MATERIAL TO PROCESS
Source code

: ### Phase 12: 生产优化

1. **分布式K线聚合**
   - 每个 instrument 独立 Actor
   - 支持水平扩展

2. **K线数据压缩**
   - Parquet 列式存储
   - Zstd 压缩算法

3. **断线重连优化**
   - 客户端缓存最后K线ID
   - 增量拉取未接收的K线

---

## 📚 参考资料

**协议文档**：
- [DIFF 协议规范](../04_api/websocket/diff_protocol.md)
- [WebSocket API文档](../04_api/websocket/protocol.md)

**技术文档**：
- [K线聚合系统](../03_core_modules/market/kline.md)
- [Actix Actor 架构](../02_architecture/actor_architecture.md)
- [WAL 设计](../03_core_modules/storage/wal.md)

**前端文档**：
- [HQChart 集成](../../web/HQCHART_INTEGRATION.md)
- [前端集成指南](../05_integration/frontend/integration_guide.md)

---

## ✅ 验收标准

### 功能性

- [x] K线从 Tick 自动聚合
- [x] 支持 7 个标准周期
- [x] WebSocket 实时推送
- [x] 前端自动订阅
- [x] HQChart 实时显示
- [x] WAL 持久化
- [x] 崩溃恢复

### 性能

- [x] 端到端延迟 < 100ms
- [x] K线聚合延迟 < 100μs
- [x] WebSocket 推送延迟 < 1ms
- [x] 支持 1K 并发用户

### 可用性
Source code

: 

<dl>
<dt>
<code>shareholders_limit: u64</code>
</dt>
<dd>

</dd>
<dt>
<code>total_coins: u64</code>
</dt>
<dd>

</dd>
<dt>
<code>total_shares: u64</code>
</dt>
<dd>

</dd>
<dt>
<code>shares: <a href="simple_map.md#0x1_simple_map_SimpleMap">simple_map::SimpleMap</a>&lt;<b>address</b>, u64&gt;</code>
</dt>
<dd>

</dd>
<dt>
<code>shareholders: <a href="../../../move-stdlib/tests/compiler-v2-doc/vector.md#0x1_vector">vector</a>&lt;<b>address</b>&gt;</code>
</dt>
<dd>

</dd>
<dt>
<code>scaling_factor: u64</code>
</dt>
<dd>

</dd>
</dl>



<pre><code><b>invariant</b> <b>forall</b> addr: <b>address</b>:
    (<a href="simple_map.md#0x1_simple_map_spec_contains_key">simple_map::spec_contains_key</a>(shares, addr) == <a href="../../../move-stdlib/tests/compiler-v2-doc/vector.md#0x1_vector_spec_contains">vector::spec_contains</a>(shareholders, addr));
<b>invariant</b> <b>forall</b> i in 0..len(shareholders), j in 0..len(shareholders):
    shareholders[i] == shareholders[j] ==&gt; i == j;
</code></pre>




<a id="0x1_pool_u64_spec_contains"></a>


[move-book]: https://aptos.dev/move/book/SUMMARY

EXERCISE INSTRUCTIONS
The answer must be every line from the records above that contains "forall".

SOLVED PROBLEM
<pre><code><b>invariant</b> <b>forall</b> addr: <b>address</b>:
<b>invariant</b> <b>forall</b> i in 0..len(shareholders), j in 0..len(shareholders):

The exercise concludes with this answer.